Tips for Buying a Laptop

Processors & RAM

Processors are one of the computer's primary components. They act as the brain of the system, performing many of its everyday tasks. It used to be that the only thing that mattered was having more gigahertz (the speed with which the processor can deal with information), but things are now a bit different.

Intel Processors
Intel has multiple processor lines available, but there are only three you should really be concerned with this holiday season: Core i3, i5 and i7. Core i3 processors are typically less expensive and can perform basic computing tasks (streaming video, word processing) well. Core i5 processors, while more expensive, offer a significant boost in performance. If you're planning to play any kind of games on your laptop, a Core I5 is the minimum we would recommend.

Core I7 processors are more expensive than their I5 counterparts, but they offer little in performance boosts for most users. However, some may get some value from a Core i7 if they’re heavy into multimedia editing and plan on processing a lot of video. Additionally, if you’re buying for an engineering type who may be using AutoCAD, an i7 may be worth looking at.

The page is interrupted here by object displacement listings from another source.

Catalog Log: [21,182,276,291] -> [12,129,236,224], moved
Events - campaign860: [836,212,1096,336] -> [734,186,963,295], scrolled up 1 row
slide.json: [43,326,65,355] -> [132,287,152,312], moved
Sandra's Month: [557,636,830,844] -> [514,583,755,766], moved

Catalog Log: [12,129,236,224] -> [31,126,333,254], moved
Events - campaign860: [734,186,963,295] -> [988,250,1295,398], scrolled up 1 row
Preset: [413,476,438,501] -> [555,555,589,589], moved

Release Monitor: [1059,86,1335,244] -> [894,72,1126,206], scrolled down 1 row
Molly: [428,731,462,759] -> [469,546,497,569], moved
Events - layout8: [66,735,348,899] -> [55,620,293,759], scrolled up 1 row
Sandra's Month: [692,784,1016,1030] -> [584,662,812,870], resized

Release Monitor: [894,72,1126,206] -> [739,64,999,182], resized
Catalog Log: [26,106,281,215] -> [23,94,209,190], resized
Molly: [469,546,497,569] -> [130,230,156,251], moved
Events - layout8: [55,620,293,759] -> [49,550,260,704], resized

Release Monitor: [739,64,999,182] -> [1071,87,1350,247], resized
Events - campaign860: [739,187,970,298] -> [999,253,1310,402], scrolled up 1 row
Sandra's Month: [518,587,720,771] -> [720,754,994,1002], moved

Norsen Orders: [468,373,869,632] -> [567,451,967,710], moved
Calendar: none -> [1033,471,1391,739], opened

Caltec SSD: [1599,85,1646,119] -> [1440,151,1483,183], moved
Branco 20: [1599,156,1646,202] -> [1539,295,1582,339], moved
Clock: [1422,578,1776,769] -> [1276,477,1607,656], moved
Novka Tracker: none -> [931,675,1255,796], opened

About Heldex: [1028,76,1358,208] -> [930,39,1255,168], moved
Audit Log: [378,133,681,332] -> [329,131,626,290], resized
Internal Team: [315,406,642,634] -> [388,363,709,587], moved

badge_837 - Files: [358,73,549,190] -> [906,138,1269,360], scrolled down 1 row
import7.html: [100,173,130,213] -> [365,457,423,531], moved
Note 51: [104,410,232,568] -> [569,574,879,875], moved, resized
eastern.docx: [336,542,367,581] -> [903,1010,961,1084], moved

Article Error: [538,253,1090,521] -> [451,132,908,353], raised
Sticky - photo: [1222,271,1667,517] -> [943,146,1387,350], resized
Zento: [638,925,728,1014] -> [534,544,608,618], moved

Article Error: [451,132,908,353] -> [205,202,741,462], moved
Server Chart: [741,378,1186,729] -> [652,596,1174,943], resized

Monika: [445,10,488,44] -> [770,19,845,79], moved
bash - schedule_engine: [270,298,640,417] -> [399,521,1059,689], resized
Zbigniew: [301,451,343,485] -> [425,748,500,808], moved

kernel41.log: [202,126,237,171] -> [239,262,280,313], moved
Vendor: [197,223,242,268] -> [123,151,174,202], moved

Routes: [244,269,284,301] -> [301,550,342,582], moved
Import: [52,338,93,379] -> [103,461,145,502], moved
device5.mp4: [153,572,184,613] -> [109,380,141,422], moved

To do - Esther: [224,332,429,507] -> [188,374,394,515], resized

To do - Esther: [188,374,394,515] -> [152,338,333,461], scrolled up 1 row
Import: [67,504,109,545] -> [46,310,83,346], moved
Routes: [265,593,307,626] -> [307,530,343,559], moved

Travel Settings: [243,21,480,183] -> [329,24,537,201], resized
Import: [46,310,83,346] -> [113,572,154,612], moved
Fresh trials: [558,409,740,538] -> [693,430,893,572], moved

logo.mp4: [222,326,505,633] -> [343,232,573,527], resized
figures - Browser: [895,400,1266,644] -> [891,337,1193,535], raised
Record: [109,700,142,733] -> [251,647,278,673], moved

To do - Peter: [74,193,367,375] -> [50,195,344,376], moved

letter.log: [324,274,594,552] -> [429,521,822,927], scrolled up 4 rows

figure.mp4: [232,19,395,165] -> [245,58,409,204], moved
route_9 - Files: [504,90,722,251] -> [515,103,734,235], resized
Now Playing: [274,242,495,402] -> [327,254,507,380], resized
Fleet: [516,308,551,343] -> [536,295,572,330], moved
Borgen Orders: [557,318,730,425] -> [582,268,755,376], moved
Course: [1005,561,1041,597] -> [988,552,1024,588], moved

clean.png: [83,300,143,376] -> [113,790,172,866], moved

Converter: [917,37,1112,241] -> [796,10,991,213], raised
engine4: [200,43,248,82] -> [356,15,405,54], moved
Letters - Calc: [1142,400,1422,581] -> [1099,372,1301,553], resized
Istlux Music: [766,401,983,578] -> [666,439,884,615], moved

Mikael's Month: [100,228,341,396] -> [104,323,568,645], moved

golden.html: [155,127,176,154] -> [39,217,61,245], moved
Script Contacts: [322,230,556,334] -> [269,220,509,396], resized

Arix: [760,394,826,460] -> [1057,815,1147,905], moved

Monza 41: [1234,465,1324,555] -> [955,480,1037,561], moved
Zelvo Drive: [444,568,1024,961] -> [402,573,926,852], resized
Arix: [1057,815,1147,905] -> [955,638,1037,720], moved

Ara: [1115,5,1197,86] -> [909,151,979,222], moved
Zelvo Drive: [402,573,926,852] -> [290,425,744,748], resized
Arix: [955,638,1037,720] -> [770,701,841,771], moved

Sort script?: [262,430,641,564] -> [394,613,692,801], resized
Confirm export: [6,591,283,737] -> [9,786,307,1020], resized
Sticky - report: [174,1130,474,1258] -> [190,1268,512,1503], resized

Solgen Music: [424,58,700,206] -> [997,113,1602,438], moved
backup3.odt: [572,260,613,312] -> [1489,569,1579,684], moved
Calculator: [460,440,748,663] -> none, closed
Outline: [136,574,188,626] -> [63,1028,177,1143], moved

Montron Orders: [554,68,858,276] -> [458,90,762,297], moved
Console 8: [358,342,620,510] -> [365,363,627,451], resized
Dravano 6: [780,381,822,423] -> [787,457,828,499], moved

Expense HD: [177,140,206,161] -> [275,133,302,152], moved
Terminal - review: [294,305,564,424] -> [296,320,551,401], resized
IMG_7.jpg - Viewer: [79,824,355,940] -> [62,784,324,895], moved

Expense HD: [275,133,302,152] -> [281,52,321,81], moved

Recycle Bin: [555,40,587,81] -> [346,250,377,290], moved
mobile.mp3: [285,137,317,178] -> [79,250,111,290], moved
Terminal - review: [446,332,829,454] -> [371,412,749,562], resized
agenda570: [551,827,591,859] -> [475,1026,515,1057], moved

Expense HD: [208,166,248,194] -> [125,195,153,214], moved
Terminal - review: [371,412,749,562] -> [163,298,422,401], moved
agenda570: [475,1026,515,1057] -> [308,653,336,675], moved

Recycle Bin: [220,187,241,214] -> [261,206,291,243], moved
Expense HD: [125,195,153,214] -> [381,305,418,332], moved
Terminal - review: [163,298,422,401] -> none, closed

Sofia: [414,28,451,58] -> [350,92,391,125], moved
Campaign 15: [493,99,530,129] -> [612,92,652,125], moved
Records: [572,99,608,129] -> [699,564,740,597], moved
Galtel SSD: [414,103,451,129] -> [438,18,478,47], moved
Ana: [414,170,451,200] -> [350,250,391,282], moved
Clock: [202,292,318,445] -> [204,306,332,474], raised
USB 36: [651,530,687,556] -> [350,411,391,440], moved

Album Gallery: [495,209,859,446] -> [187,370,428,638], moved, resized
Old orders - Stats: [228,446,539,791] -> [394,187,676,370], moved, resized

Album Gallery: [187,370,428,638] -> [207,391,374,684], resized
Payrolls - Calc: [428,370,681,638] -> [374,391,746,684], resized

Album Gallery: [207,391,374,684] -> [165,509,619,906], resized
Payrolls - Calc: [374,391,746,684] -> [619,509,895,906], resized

Intel’s top processor works well for these programs due to the i7’s big feature – Hyper threading. This basically makes your processor handle more ‘streams’ of data, letting it perform the previously mentioned tasks at a much higher rate. While i5 processors can also come with Hyper threading, they only manage to make 2 cores act like 4 – if you get a 4-core i5, Hyper threading won’t boost it any further. i7 processors, on the other hand, can boost a 6 core i7 to 12 cores.

While the numbers are definitely bigger, remember that many general computing tasks will use no more than a single core. Even gamers tend to stick with i7 processors, as games generally don’t take advantage of all of the i7’s cores.

AMD Processors
AMD processors are often lower cost/lower performance processors. If you're looking for a relatively inexpensive laptop and won’t be performing more than basic tasks on your device, an AMD processor will likely help you save some cash over a similar laptop with an Intel processor. However, if you plan on doing some more intense computing, Intel will likely be your best choice.

RAM allows you to run a greater number of programs simultaneously. Considering the RAM specs currently available on most laptops, you really shouldn't look much into any system with less than 4 GB. While plenty of RAM will ensure your computer can easily handle multiple tasks, a smaller amount of RAM can prevent programs from starting and cause slower performance. Any other specs you see on RAM are relatively meaningless – this is one of the few areas where the raw number is pretty much all that matters.

4GB is the baseline we’d recommend for RAM, but having more can be helpful if you run a lot of programs, play games or do heavy video editing. In those cases (or if you have a little bit of extra cash to spend), going with 8GB of RAM will be a relatively cheap upgrade compared to many system upgrades.